(DATA TO EXAMINE begins)
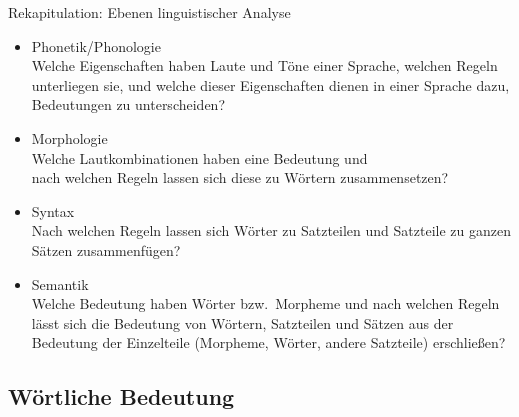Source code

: \begin{frame}{Rekapitulation: Ebenen linguistischer Analyse}

  \begin{itemize}
  \item Phonetik/Phonologie\\
Welche Eigenschaften haben Laute und Töne einer Sprache, welchen Regeln unterliegen sie, und welche dieser Eigenschaften dienen in einer Sprache dazu, Bedeutungen zu unterscheiden?

  \item<2-> Morphologie\\
   Welche Lautkombinationen haben eine Bedeutung und\\ nach welchen Regeln lassen sich diese zu Wörtern zusammensetzen?

  \item<3-> Syntax\\
 Nach welchen Regeln lassen sich Wörter zu Satzteilen und Satzteile zu ganzen Sätzen zusammenfügen?

  \item<4-> Semantik\\
 Welche Bedeutung haben Wörter bzw.\ Morpheme und nach welchen Regeln lässt sich die Bedeutung von Wörtern,
 Satzteilen und Sätzen aus der Bedeutung der Einzelteile (Morpheme, Wörter, andere Satzteile) erschließen?
  \end{itemize}
\end{frame}


\subsection{Wörtliche Bedeutung}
(DATA TO EXAMINE ends)
### ACTIVITY
Please state how many lines in the records above hold the word "welchen", giving only the number.

### EXERCISE OUTPUT
4